Veteran entrepreneur Rakesh Mathur stepped down as CEO of the college social network Fizz, handing over the reins to 22-year-old founder Teddy Solomon.
It’s full circle for Fizz, the anonymous platform that Solomon started with his Stanford classmate Ashton Cofer before they dropped out to work on the app full-time. Mathur has been working with the young founders since late 2021, when his daughter – also a Stanford student – met Solomon at a party and proclaimed to her father that she had met “the next Mark Zuckerberg.”
Maybe Mathur’s daughter has a future career in early-stage investing because she was onto something. Fizz isn’t Facebook, and thankfully, Solomon has not yet had to testify for his company’s shortcomings on Capitol Hill. But three years later, he has made a name for himself. Fizz has raised over $40 million and spread to 250 college campuses, where students have posted on the platform about 20 million times.
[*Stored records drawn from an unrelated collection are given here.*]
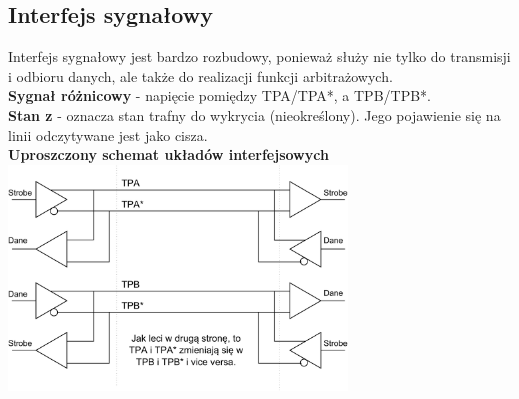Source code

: \subsection{Interfejs sygnałowy}
Interfejs sygnałowy jest bardzo rozbudowy, ponieważ służy nie tylko do transmisji i odbioru danych, ale także do realizacji funkcji arbitrażowych.\\
\textbf{Sygnał różnicowy} - napięcie pomiędzy TPA/TPA*, a TPB/TPB*.\\
\textbf{Stan z} - oznacza stan trafny do wykrycia (nieokreślony). Jego pojawienie się na linii odczytywane jest jako cisza. \\

\textbf{Uproszczony schemat układów interfejsowych}\\
\includegraphics[width=9cm]{./wyklady/Rysunek01.pdf}

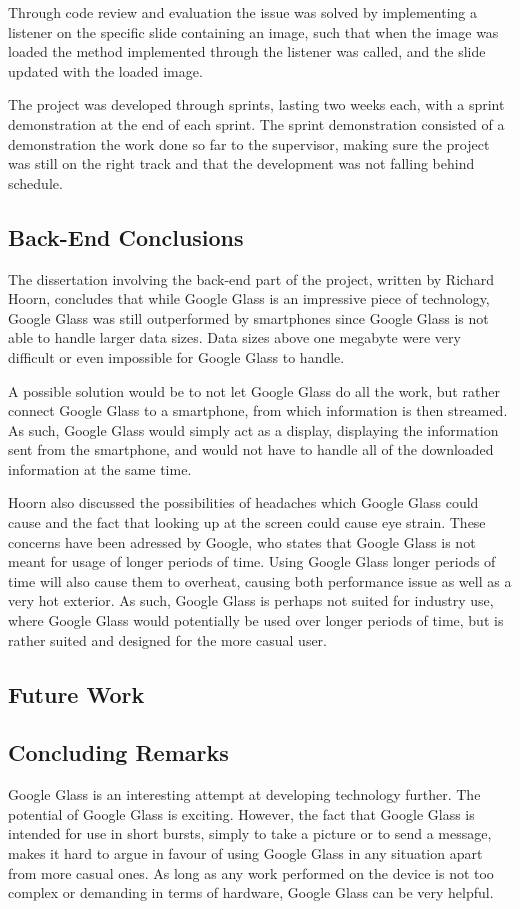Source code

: Through code review and evaluation the issue was solved by implementing a listener on the specific slide containing an image, such that when the image was loaded the method implemented through the listener was called, and the slide updated with the loaded image.

The project was developed through sprints, lasting two weeks each, with a sprint demonstration at the end of each sprint. The sprint demonstration consisted of a demonstration the work done so far to the supervisor, making sure the project was still on the right track and that the development was not falling behind schedule.

\subsection{Back-End Conclusions}
The dissertation involving the back-end part of the project, written by Richard Hoorn, concludes that while Google Glass is an impressive piece of technology, Google Glass was still outperformed by smartphones since Google Glass is not able to handle larger data sizes. Data sizes above one megabyte were very difficult or even impossible for Google Glass to handle.

A possible solution would be to not let Google Glass do all the work, but rather connect Google Glass to a smartphone, from which information is then streamed. As such, Google Glass would simply act as a display, displaying the information sent from the smartphone, and would not have to handle all of the downloaded information at the same time.

Hoorn also discussed the possibilities of headaches which Google Glass could cause and the fact that looking up at the screen could cause eye strain. These concerns have been adressed by Google, who states that Google Glass is not meant for usage of longer periods of time. Using Google Glass longer periods of time will also cause them to overheat, causing both performance issue as well as a very hot exterior. As such, Google Glass is perhaps not suited for industry use, where Google Glass would potentially be used over longer periods of time, but is rather suited and designed for the more casual user.

\subsection{Future Work}
\label{subsec:futurework}


\subsection{Concluding Remarks}
Google Glass is an interesting attempt at developing technology further. The potential of Google Glass is exciting. However, the fact that Google Glass is intended for use in short bursts, simply to take a picture or to send a message, makes it hard to argue in favour of using Google Glass in any situation apart from more casual ones. As long as any work performed on the device is not too complex or demanding in terms of hardware, Google Glass can be very helpful.

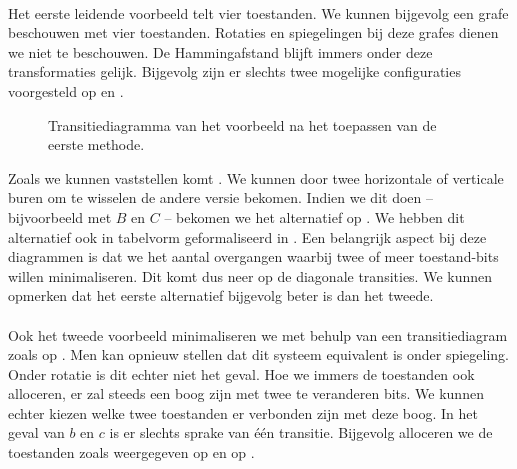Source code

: \paragraph{}
Het eerste leidende voorbeeld telt vier toestanden. We kunnen bijgevolg een grafe beschouwen met vier toestanden. Rotaties en spiegelingen bij deze grafes dienen we niet te beschouwen. De Hammingafstand blijft immers onder deze transformaties gelijk. Bijgevolg zijn er slechts twee mogelijke configuraties voorgesteld op  en .
\begin{figure}[hbt]
\centering
{}
\caption{Transitiediagramma van het voorbeeld na het toepassen van de eerste methode.}
\end{figure}
Zoals we kunnen vaststellen komt . We kunnen door twee horizontale of verticale buren om te wisselen de andere versie bekomen. Indien we dit doen -- bijvoorbeeld met $B$ en $C$ -- bekomen we het alternatief op . We hebben dit alternatief ook in tabelvorm geformaliseerd in . Een belangrijk aspect bij deze diagrammen is dat we het aantal overgangen waarbij twee of meer toestand-bits willen minimaliseren. Dit komt dus neer op de diagonale transities. We kunnen opmerken dat het eerste alternatief bijgevolg beter is dan het tweede.
\paragraph{}
Ook het tweede voorbeeld minimaliseren we met behulp van een transitiediagram zoals op . Men kan opnieuw stellen dat dit systeem equivalent is onder spiegeling. Onder rotatie is dit echter niet het geval. Hoe we immers de toestanden ook alloceren, er zal steeds een boog zijn met twee te veranderen bits. We kunnen echter kiezen welke twee toestanden er verbonden zijn met deze boog. In het geval van $b$ en $c$ is er slechts sprake van \'e\'en transitie. Bijgevolg alloceren we de toestanden zoals weergegeven op  en op .
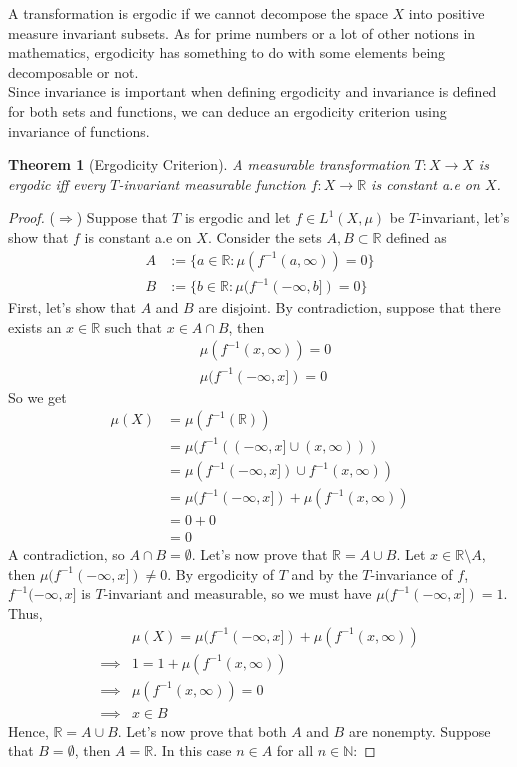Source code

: \documentclass{article}
\newtheorem{theorem}{Theorem}[section]
\theoremstyle{definition}
\begin{document}
A transformation is ergodic if we cannot decompose the space $X$ into positive measure invariant subsets. As for prime numbers or a lot of other notions in mathematics, ergodicity has something to do with some elements being decomposable or not.\\
Since invariance is important when defining ergodicity and invariance is defined for both sets and functions, we can deduce an ergodicity criterion using invariance of functions.

\begin{theorem}[Ergodicity Criterion]\label{Criterion}
    A measurable transformation  $T:X\to X$ is ergodic iff every $T$-invariant measurable function $f:X\to \mathbb{R}$ is constant a.e on $X$.
\end{theorem}

\begin{proof}
    ($\Rightarrow$) Suppose that $T$ is ergodic and let $f\in L^1(X,\mu)$ be $T$-invariant, let's show that $f$ is constant a.e on $X$.
    Consider the sets $A,B\subset\mathbb{R}$ defined as
    \begin{align*}
        A &:= \{a\in\mathbb{R}:\mu(f^{-1}(a,\infty))=0\} \\
        B &:= \{b\in\mathbb{R}:\mu(f^{-1}(-\infty,b])=0\}
    \end{align*}
    First, let's show that $A$ and $B$ are disjoint. By contradiction, suppose that there exists an $x\in\mathbb{R}$ such that $x\in A\cap B$, then 
    \begin{align*}
        &\mu(f^{-1}(x,\infty))=0 \\
        &\mu(f^{-1}(-\infty,x])=0
    \end{align*}
    So we get
    \begin{align*}
        \mu(X) &= \mu(f^{-1}(\mathbb{R})) \\
          &= \mu(f^{-1}((-\infty,x]\cup (x,\infty))) \\
          &= \mu(f^{-1}(-\infty,x])\cup f^{-1}(x,\infty)) \\
          &= \mu(f^{-1}(-\infty,x])+ \mu(f^{-1}(x,\infty)) \\
          &= 0 + 0 \\
          &= 0
    \end{align*}
    A contradiction, so $A\cap B = \emptyset$.
    Let's now prove that $\mathbb{R} = A\cup B$. Let $x\in \mathbb{R}\setminus A$, then $\mu(f^{-1}(-\infty, x])\neq 0$. By ergodicity of $T$ and by the $T$-invariance of $f$, $f^{-1}(-\infty, x]$ is $T$-invariant and measurable, so we must have $\mu(f^{-1}(-\infty, x])=1$. Thus,
    \begin{align*}
        & \mu(X) = \mu(f^{-1}(-\infty,x])+ \mu(f^{-1}(x,\infty)) \\
        \implies   & 1 = 1 + \mu(f^{-1}(x,\infty))\\
        \implies  & \mu(f^{-1}(x,\infty)) = 0\\
        \implies & x\in B
    \end{align*}
    Hence, $\mathbb{R} = A\cup B$. Let's now prove that both $A$ and $B$ are nonempty. Suppose that $B=\emptyset$, then $A=\mathbb{R}$. In this case $n\in A$ for all $n\in \mathbb{N}$:
    

\end{proof}
\end{document}
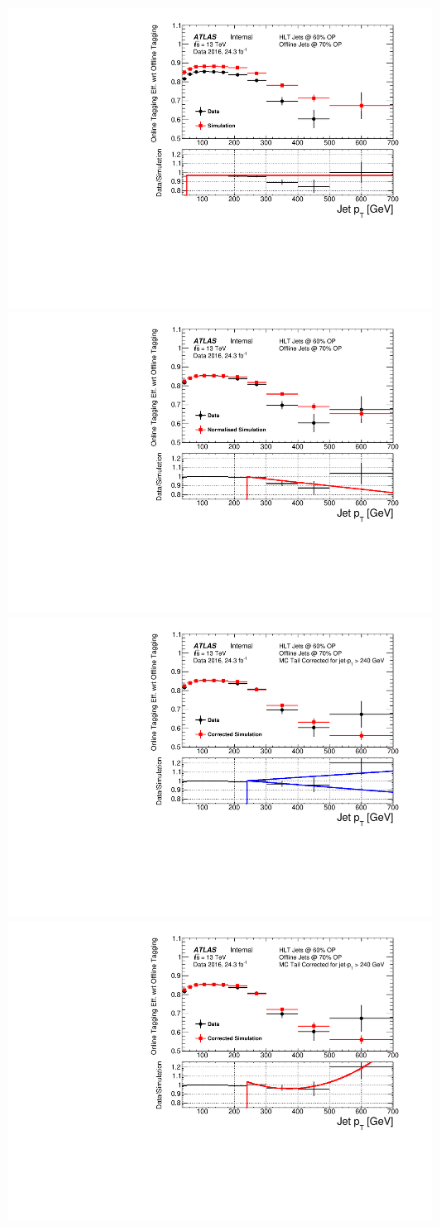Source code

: \begin{figure}[!ht]
\begin{center}
\captionsetup[subfigure]{aboveskip=0pt,justification=centering}
   {\includegraphics[width=0.49\linewidth, angle=0]{figs/Trigger/Full_GRL_bslt2mm_effFit_jetPt.pdf} }
    \hspace{-0.5cm}
   {\includegraphics[width=0.49\linewidth, angle=0]{figs/Trigger/Full_GRL_bslt2mm_effNormFit_jetPt.pdf}} \\
   {\includegraphics[width=0.49\linewidth, angle=0]{figs/Trigger/Full_GRL_bslt2mm_effCorrShapeErr_jetPt.pdf}}
    \hspace{-0.5cm}
   {\includegraphics[width=0.49\linewidth, angle=0]{figs/Trigger/Full_GRL_bslt2mm_effCorrFitQuad_jetPt.pdf}}

\end{center}
\end{figure}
“From my standpoint, I get to the stage that I find somebody who can do a better job than I can, that has the right level of passion, and then I step back and I’m a chairman, a mentor,” Mathur told TechCrunch.
Mathur decided that Solomon was ready to take the reins of the company because of how much the company had gone through in such a short time period.
“We raised money in the end of 2021, and everything was easy. 2022 was a disaster to raise money in,” Mathur said. “So he lived through that. That normally takes a whole cycle – six, seven years to go through an upturn and a downturn.”
Fizz has also faced the pressure that will plague any social media platform when it gains enough traction – what if people use the platform irresponsibly?